Истинно — два мира, две культуры, два искусства. Уже обреченная Византия, дряхлеющая в своей косной жесткости и непримиримости, и — юная Русь.
Печать рублевского гения на многих произведениях искусства, которыми вправе гордиться русский народ. Но, в отличие от «Троицы» и деисуса из Звенигорода, точная степень участия в их создании самого Рублева трудно установима. Ведь иконописцы обычно работали артелями, а кроме того, авторами некоторых фресок и икон письменные источники называют как Рублева, так и Даниила Черного.
«Евангелие Хитрово» (ныне в Государственной библиотеке им. В. И. Ленина), так названное по имени его давнишнего владельца, несомненно, самая замечательная русская лицевая рукопись рублевской поры. Некоторые ее миниатюры по изысканности и стройности композиции, по мастерству, с которым фигуры вписаны в круг, не уступают шедеврам древнегреческой вазописи.
То, что осталось от фресок Успенского собора во Владимире, исполненных Рублевым и Даниилом Черным, — самая замечательная храмовая роспись этой же поры. Изображение «Страшного суда» радует той проникновенностью, с которой в нем выявлено, несмотря на грозный сюжет, торжество именно доброго, светлого начала, а музыкальность плавных силуэтных контуров, красота голов старцев и юношей, равно как их поэтическая одухотворенность, приравнивают чисто русское искусство этой росписи к наиболее выдающимся достижениям всей тогдашней европейской монументальной живописи.

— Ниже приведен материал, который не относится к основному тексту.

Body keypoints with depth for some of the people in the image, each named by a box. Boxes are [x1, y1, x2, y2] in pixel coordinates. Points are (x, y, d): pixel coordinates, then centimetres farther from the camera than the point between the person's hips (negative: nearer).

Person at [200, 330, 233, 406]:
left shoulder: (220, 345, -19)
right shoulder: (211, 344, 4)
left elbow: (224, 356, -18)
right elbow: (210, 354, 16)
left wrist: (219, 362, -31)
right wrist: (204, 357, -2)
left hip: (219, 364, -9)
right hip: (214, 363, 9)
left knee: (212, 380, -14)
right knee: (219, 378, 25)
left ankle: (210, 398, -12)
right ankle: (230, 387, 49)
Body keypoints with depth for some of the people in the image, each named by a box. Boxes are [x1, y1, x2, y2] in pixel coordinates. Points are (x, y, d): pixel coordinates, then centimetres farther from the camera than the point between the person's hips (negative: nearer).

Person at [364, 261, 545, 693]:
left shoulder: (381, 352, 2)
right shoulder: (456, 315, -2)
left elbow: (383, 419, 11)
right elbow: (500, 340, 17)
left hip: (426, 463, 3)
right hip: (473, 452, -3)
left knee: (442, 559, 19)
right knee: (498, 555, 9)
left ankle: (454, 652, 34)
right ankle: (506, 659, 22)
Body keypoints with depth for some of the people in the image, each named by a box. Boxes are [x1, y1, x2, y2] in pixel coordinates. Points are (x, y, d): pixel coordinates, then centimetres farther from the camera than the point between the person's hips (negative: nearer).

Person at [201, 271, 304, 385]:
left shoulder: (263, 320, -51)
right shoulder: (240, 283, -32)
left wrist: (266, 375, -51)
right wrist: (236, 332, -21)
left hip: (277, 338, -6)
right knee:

То же можно сказать об иконостасе этого собора (иконы которого поделены между Третьяковской галереей и Русским музеем). Образы деисусного чина еще более грандиозны, чем в иконостасе московского Благовещенского собора: их высота превышает 3 м. Покойная, уверенная величественность сочетается в них с лирической приподнятостью и с плавной музыкальностью общего линейного и красочного ритма. Что в них от Рублева, а что от его «сопостника» (то есть собрата по иночеству) Даниила Черного, мы не знаем. Но печать гениальности, которой отмечены эти монументальные образы, заставляет предполагать, что руководящая роль в их создании принадлежала первому.
Этими же двумя мастерами вместе с учениками исполнен и иконостас Троицкого собора Троице-Сергиевой лавры в Загорске. Отдельные его иконы так превосходны, что их хочется приписать одному Рублеву.
«Смиренным» часто называют старинные письменные источники инока Андроникова монастыря (где он и закончил свою жизнь) великого живописца земли русской Андрея Рублева. Смирение помогло ему, вероятно, в невзгодах того бурного времени. Но сквозь эти невзгоды он угадал те чаяния и ту волю, что воодушевляли русский народ. И запечатлев это в своем сердце, он их выявил еще ярче в своем искусстве. В этом его огромная заслуга перед нашей страной.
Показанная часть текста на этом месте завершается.